Assigned task: All the data must be output exactly as given.

Data supplied:
* * *

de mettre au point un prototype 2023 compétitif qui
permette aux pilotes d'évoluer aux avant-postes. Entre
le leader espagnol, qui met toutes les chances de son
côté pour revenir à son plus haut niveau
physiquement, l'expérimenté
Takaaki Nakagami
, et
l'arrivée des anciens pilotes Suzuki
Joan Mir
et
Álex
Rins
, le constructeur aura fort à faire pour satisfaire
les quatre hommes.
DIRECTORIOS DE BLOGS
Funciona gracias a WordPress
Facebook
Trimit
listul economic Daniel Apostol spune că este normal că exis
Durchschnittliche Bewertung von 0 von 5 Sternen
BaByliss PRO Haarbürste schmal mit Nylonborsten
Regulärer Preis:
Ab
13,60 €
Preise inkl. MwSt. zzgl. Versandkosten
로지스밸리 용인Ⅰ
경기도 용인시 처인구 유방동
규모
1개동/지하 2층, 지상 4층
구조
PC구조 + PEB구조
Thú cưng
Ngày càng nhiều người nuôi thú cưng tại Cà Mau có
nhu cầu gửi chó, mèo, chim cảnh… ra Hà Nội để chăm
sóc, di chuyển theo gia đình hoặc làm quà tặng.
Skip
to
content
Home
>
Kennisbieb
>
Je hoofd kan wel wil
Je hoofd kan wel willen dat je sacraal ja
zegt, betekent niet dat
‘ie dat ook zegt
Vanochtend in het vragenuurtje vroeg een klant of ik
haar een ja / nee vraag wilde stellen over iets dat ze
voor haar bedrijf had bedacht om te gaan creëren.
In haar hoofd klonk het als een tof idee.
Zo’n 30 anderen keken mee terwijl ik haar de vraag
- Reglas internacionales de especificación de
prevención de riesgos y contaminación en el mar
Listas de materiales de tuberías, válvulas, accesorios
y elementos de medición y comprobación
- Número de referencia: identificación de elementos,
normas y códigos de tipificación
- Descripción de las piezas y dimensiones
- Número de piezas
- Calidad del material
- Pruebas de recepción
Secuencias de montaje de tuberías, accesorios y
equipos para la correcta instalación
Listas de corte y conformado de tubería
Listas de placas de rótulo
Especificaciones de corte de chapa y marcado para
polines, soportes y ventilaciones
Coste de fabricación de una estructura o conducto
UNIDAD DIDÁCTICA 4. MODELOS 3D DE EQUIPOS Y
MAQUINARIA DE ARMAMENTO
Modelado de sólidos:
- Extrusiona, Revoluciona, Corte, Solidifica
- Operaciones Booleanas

* * *

Answer to this exercise:
de mettre au point un prototype 2023 compétitif qui
permette aux pilotes d'évoluer aux avant-postes. Entre
le leader espagnol, qui met toutes les chances de son
côté pour revenir à son plus haut niveau
physiquement, l'expérimenté
Takaaki Nakagami
, et
l'arrivée des anciens pilotes Suzuki
Joan Mir
et
Álex
Rins
, le constructeur aura fort à faire pour satisfaire
les quatre hommes.
DIRECTORIOS DE BLOGS
Funciona gracias a WordPress
Facebook
Trimit
listul economic Daniel Apostol spune că este normal că exis
Durchschnittliche Bewertung von 0 von 5 Sternen
BaByliss PRO Haarbürste schmal mit Nylonborsten
Regulärer Preis:
Ab
13,60 €
Preise inkl. MwSt. zzgl. Versandkosten
로지스밸리 용인Ⅰ
경기도 용인시 처인구 유방동
규모
1개동/지하 2층, 지상 4층
구조
PC구조 + PEB구조
Thú cưng
Ngày càng nhiều người nuôi thú cưng tại Cà Mau có
nhu cầu gửi chó, mèo, chim cảnh… ra Hà Nội để chăm
sóc, di chuyển theo gia đình hoặc làm quà tặng.
Skip
to
content
Home
>
Kennisbieb
>
Je hoofd kan wel wil
Je hoofd kan wel willen dat je sacraal ja
zegt, betekent niet dat
‘ie dat ook zegt
Vanochtend in het vragenuurtje vroeg een klant of ik
haar een ja / nee vraag wilde stellen over iets dat ze
voor haar bedrijf had bedacht om te gaan creëren.
In haar hoofd klonk het als een tof idee.
Zo’n 30 anderen keken mee terwijl ik haar de vraag
- Reglas internacionales de especificación de
prevención de riesgos y contaminación en el mar
Listas de materiales de tuberías, válvulas, accesorios
y elementos de medición y comprobación
- Número de referencia: identificación de elementos,
normas y códigos de tipificación
- Descripción de las piezas y dimensiones
- Número de piezas
- Calidad del material
- Pruebas de recepción
Secuencias de montaje de tuberías, accesorios y
equipos para la correcta instalación
Listas de corte y conformado de tubería
Listas de placas de rótulo
Especificaciones de corte de chapa y marcado para
polines, soportes y ventilaciones
Coste de fabricación de una estructura o conducto
UNIDAD DIDÁCTICA 4. MODELOS 3D DE EQUIPOS Y
MAQUINARIA DE ARMAMENTO
Modelado de sólidos:
- Extrusiona, Revoluciona, Corte, Solidifica
- Operaciones Booleanas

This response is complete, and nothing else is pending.